Мы сталкиваемся с тем, что ни один человеческий язык не имеет достаточно точных слов для выражения духовной реальности. Полагаю, мы приблизимся к пониманию истины, если будем воспринимать одновременно оба смысла: и «Господи, помилуй» и «Кирие элеисон», то есть понимать дело спасение, как процесс медицинско-юридический.





Ортодоксия тоньше волоса и глубже космоса. Когда начинаешь это чувствовать, перестаешь завидовать католикам, которые затолкали христианство в прокрустово ложе «Катехизиса Католической Церкви», как бы исчерпав его до дна. А куда уж.

Империя зла

Президент США Рональд Рейган назвал Советский Союз империей зла. Был ли он прав? Да, Советский Союз действительно был империей зла, но совершенно не по тем причинам, которые имел ввиду Рейган, так что он всё-таки не был прав.

С точки зрения западной цивилизации, высшее добро – это демократия, а диктатура – это отсутствие демократии, то есть самое большое в мире зло. Советский режим был диктатурой, следовательно, СССР был империей зла. Обратите внимание на структурное сходство с нашей схемой: Бог есть Добро. Зло есть отсутствие Добра. Следовательно, зло это отсутствие Бога. Не трудно заметить, что демократия ставит народ на место Бога, то есть демократическое мировоззрение по сути – атеистическое, в каких бы причудливых формах оно не переплеталось с религией. Чтобы вмонтировать религию в демократическую систему, религию надо сначала лишить её сути и смысла, что собственно на Западе и происходит. Когда Божья воля подменяется волей народа, а «христиане» считают, что это нормально, значит, эти люди являются христианами лишь по названию.

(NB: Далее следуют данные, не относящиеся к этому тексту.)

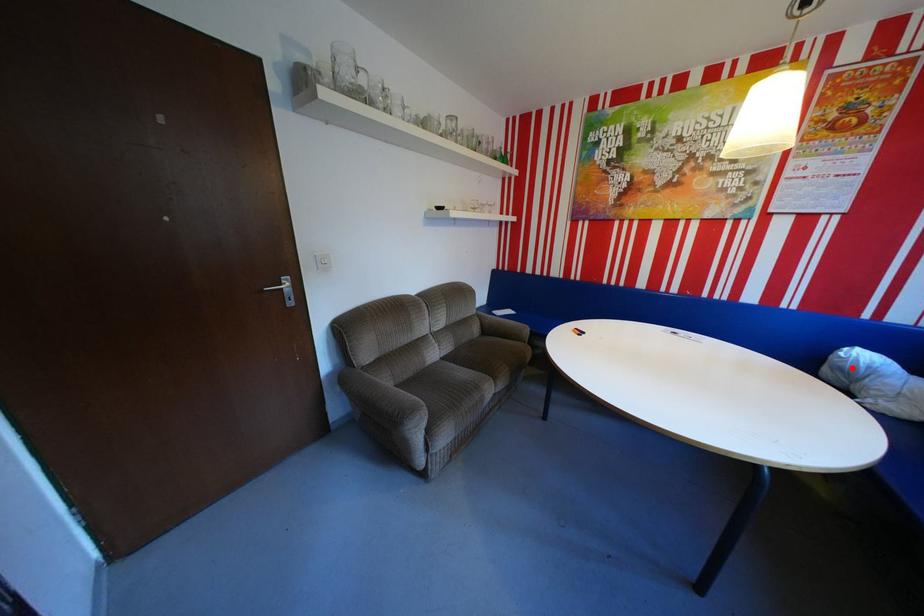
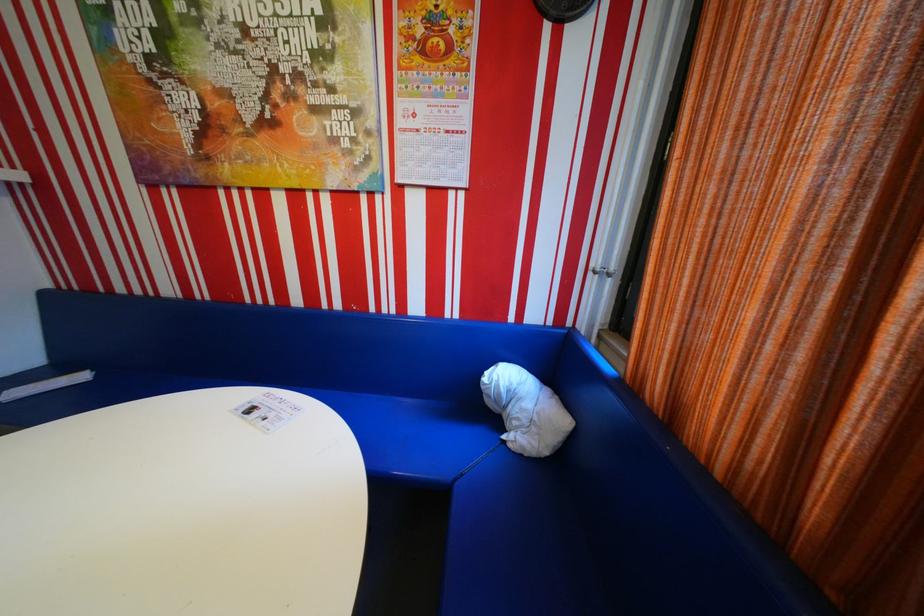
Question: I am providing you with two images of the same scene from different viewpoints. A red point is marked on the first image. Can you still see the location of the red point in image 2?

Choices:
 (A) Yes
 (B) No

Answer: (A)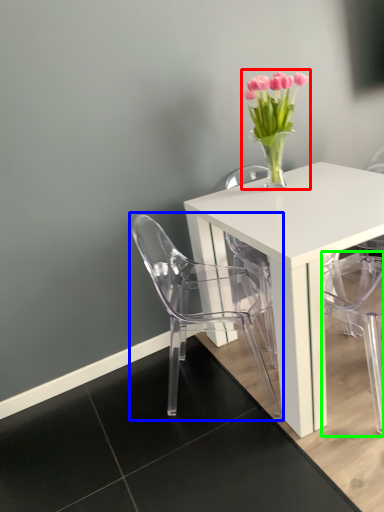
Question: Which is farther away from floral arrangement (highlighted by a red box)? chair (highlighted by a blue box) or armchair (highlighted by a green box)?

Choices:
 (A) chair
 (B) armchair

Answer: (B)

Само понятие политической свободы изначально требовалось именно для разрушения религиозного мировоззрения, да и сейчас заметно, что «свобода» нужна этим людям для разрешения в первую очередь того, что запрещает Церковь (аборты, содомия и т.д.) Если же взять политическую свободу, как самостоятельную ценность, которая, по их мнению, есть высшее добро, то тут надо просто ослепнуть, чтобы не увидеть логической ошибки. Получается, что добро в том, чтобы свободно выбирать, что хочешь. Но ведь добро или зло именно в том, что ты выбираешь, а не в самой возможности выбора.

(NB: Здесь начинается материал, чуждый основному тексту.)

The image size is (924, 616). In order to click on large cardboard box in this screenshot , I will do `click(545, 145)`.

Путем свободного волеизъявления при безупречном соблюдении демократических процедур может восторжествовать явное и безусловное зло. Если, например, один народ проголосует за тотальное уничтожение других народов или за их порабощение и ограбление. Это будет торжество народной воли, то есть торжество политической свободы, и одновременно с этим торжество зла. Немцы свободно выбрали Гитлера. Такова была народная воля. Но было ли это торжеством добра? А древние греки свободно проголосовали за смертную казнь для Сократа, лучшего из афинян, не совершившего ни каких преступлений. А новгородское вече свободно изгнало князя Александра Невского, который незадолго до этого разгромил шведов и спас новгородцев от порабощения.

Итак, политическая свобода есть лишь инструмент, при помощи которого можно выбирать ценности, истинные или ложные. Сама по себе политическая свобода не может быть ценностью. Если, скажем, человек боролся за свободу, и когда свобода наконец воссияла, благодаря этому в стране утвердилось то, что он считает законченным злом, неужели он будет доволен? Может быть, он подумает, что бороться стоило за торжество Добра, а не за торжество свободы? Сейчас, например, содомиты ратуют за свободу, а если в результате свободного волеизъявления граждан за содомию будет предусмотрена уголовная ответственность, что они скажут? Что это неправильная свобода? Значит, под свободой они понимают только то, что им выгодно, а не то, что на самом деле является свободой.